Second, Information is not always accessible, affecting the decision-making process of people with disabilities. In Wuhan, for instance, no information on the quarantine was transmitted with sign language interpretation. As a result, many Deaf people went out the next day to continue about their lives as usual. Few global leaders are including sign language interpretation when they address the public, although regional leaders seem to be one step ahead. The mayor of Bogota, for example, has been moving around with a personal sign language interpreter, present even when she addresses the public from her couch at home.
Additionally, measures of forced isolation defy the independence—and in many cases the lives—of people with disabilities, as they depend on personal assistance. What would happen if the people who assist persons with disabilities to cook and shower, among other things, cannot perform their jobs?

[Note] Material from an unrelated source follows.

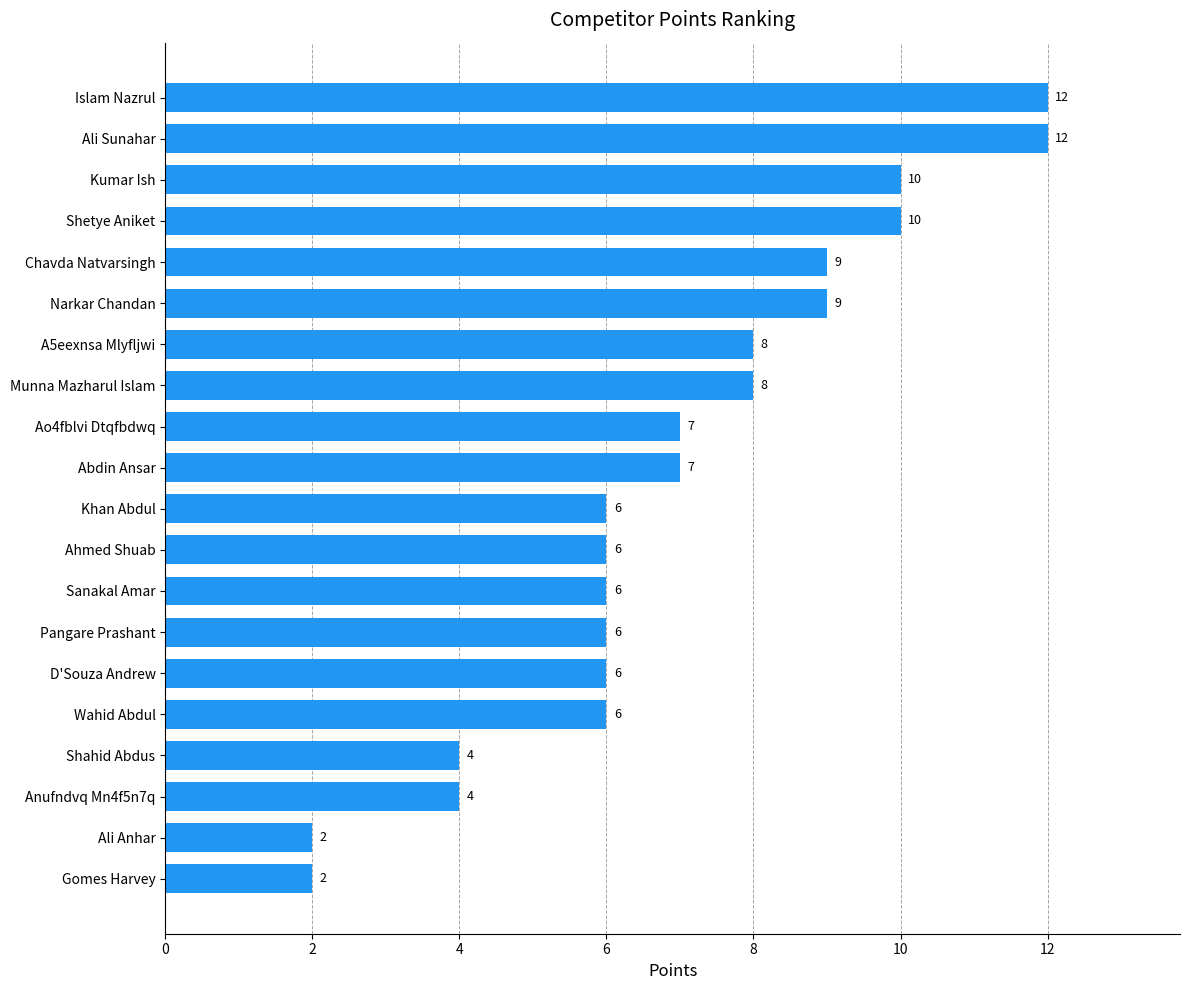

Reading top to bottom, transcribe all the data shown in this chart.

Islam Nazrul=12	Ali Sunahar=12	Kumar Ish=10	Shetye Aniket=10	Chavda Natvarsingh=9	Narkar Chandan=9	A5eexnsa Mlyfljwi=8	Munna Mazharul Islam=8	Ao4fblvi Dtqfbdwq=7	Abdin Ansar=7	Khan Abdul=6	Ahmed Shuab=6	Sanakal Amar=6	Pangare Prashant=6	D'Souza Andrew=6	Wahid Abdul=6	Shahid Abdus=4	Anufndvq Mn4f5n7q=4	Ali Anhar=2	Gomes Harvey=2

Economic resilience is also a challenge for people with disabilities during the crisis, as they are over-represented in poverty. Lastly, but not less important,, policies to promote isolation at home seem to be increasing violence against women and children, and evidence shows that women and girls with disabilities suffer higher rates of violence.
What can be done?
Luckily, it’s not all bad news. The UN Convention on the Rights of Persons with Disabilities gives a mandate to governments to guarantee safety in risky situations. The countries that are following this mandate included four strategies in their emergency plans to mitigate risks: (i) give information in accessible formats, (ii) understand the needs that local authorities have in order to provide services for persons with disabilities, (iii) identify the assistance needs of people with disabilities, and (iv) keep contact information updated.
The region has shown it is highly capable to respond to extraordinary circumstances. Extraordinary solutions have been created by very capable technicians in the region who have understood the historical responsibility they face. Timely decision making will save lives. For example, Peru brought together a Decree in record time to leverage and consolidate information on the whereabouts and needs of persons with disabilities in order to provide solutions in real time. Excellent!

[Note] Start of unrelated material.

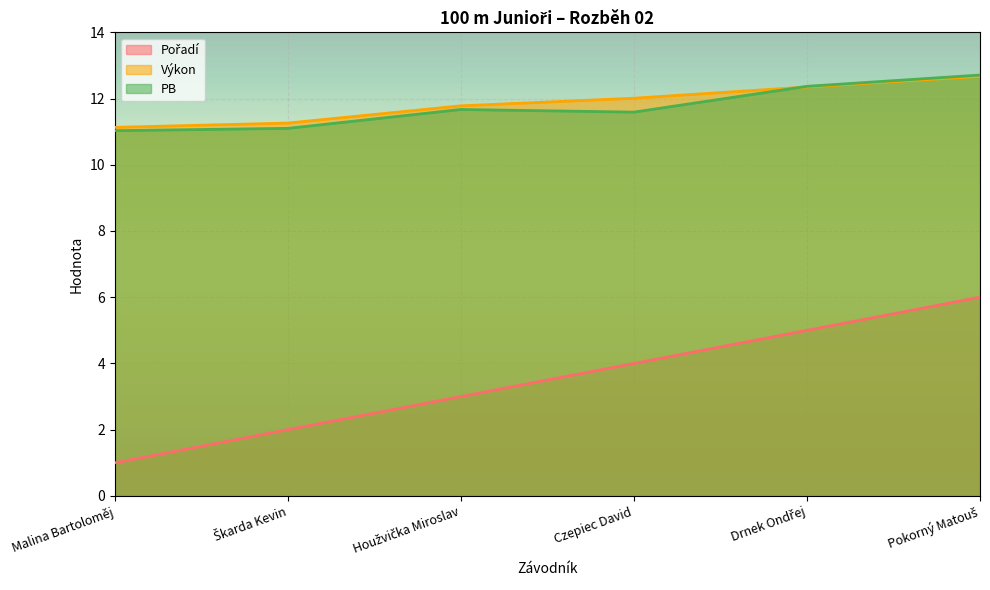

How many lines are shown in the chart?

3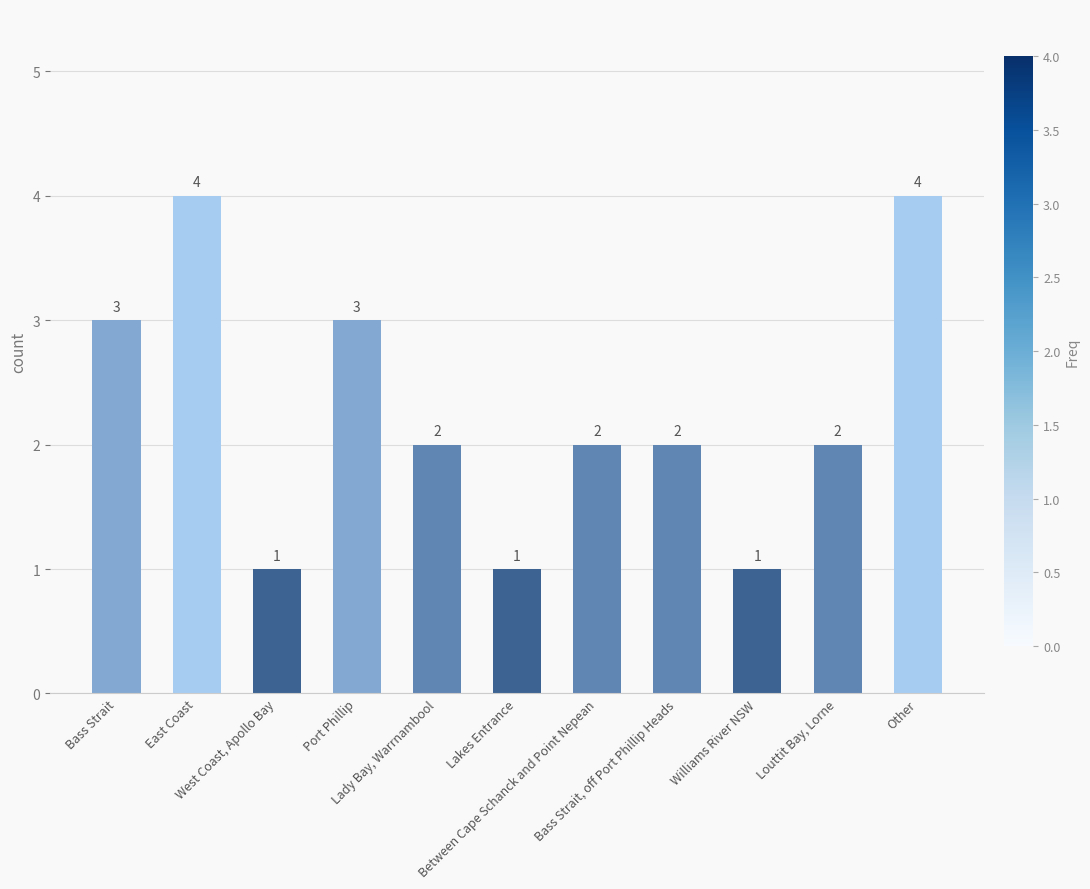

What is the sum of all values?

25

The story of the Decameron continues with 7 beautiful women and 7 gallant men of the Florentine aristocracy that, just as the aristocrats today, took advantage of the quarantine to go and spend time in their luxurious country house. However, none of them had Down Syndrome, was blind, or in a wheelchair. If that had been the case, they wouldn’t have been able to leave Florence to enjoy pleasure and happiness. Their ending would´ve been more like the hell in the Divine Comedy. People with disabilities are no longer doomed to this precarious end, but there’s still a lot to go. With good practices like the one in Peru the next crisis will surely find us in better shape. People with disabilities in Florence or in any other place in the world will have the same opportunity to survive than anyone else. Life is a right and it can’t be that ones are worth more than others.